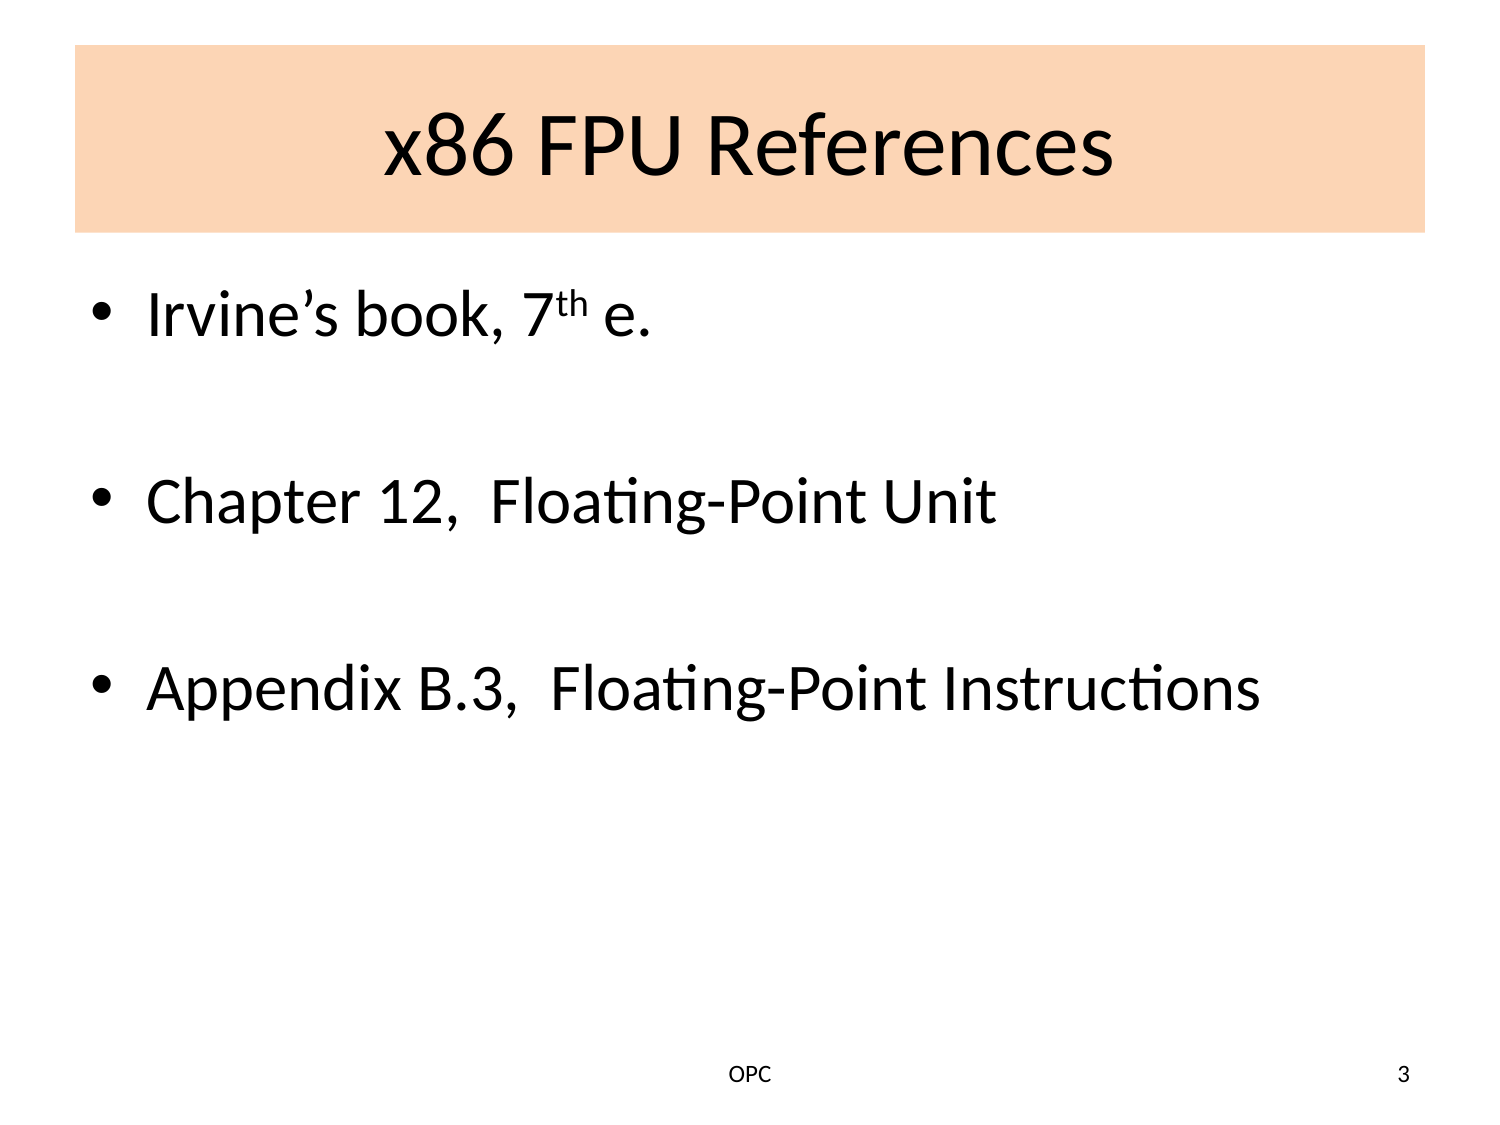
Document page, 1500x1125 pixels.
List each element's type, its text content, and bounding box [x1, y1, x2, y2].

slide_number 3 [1074, 1042, 1425, 1103]
title x86 FPU References [75, 45, 1425, 233]
footer OPC [512, 1042, 988, 1103]
list Irvine’s book, 7th e. Chapter 12, Floating-Point Unit Appendix B.3, Floating-Point Instructions [75, 262, 1425, 1005]
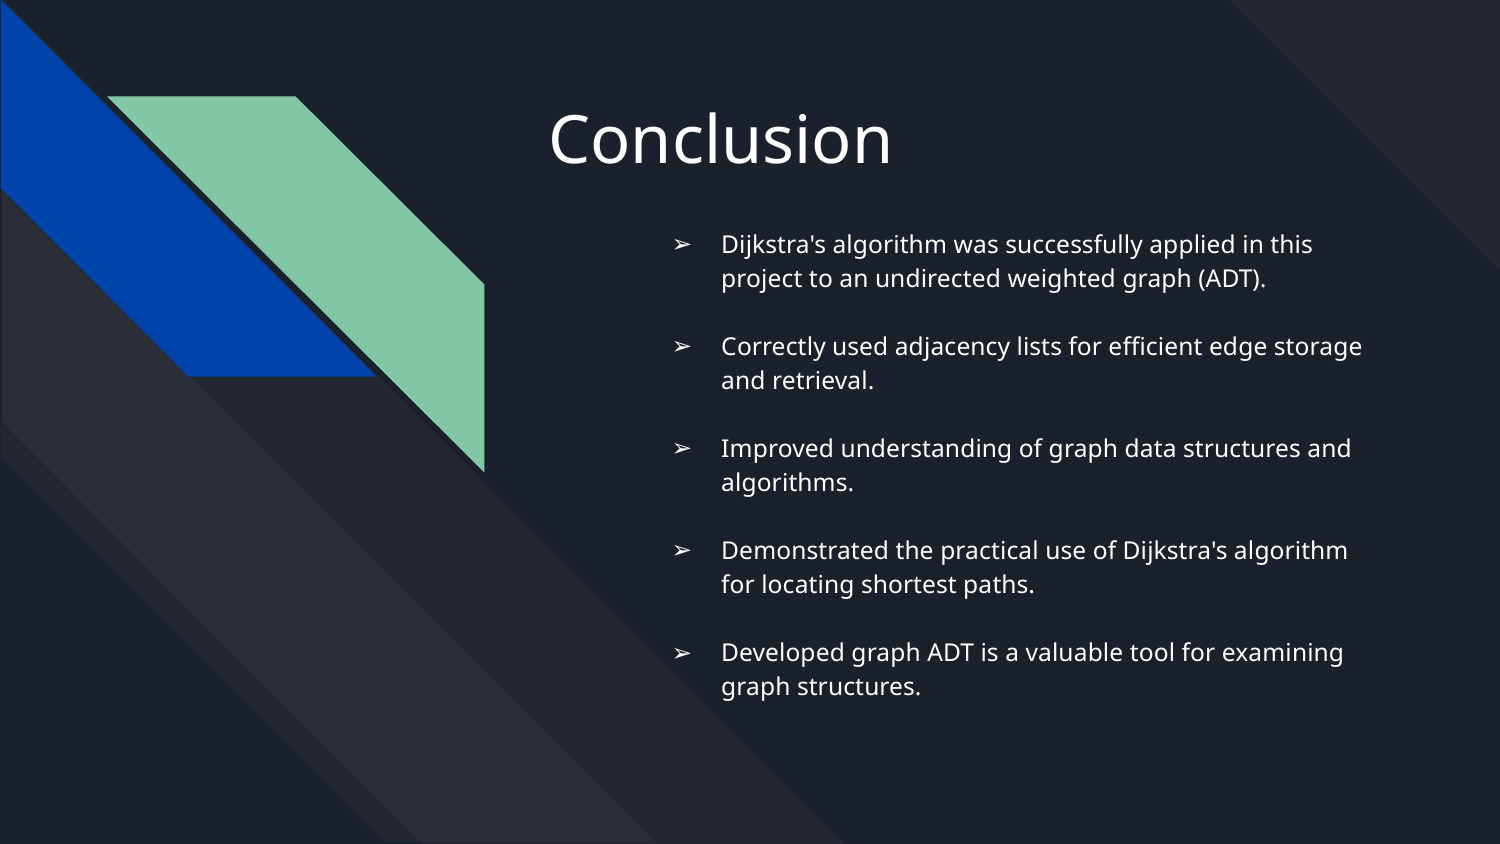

• _Task prompt_
Output the listing above in full and exactly, with pictures excluded.

• _Solution to this exercise_
Document page, 1500x1125 pixels.
List each element's type, its text content, and bounding box [x1, y1, x2, y2].

slide_number 3 [1074, 1042, 1425, 1103]
title x86 FPU References [75, 45, 1425, 233]
footer OPC [512, 1042, 988, 1103]
list Irvine’s book, 7th e. Chapter 12, Floating-Point Unit Appendix B.3, Floating-Point Instructions [75, 262, 1425, 1005]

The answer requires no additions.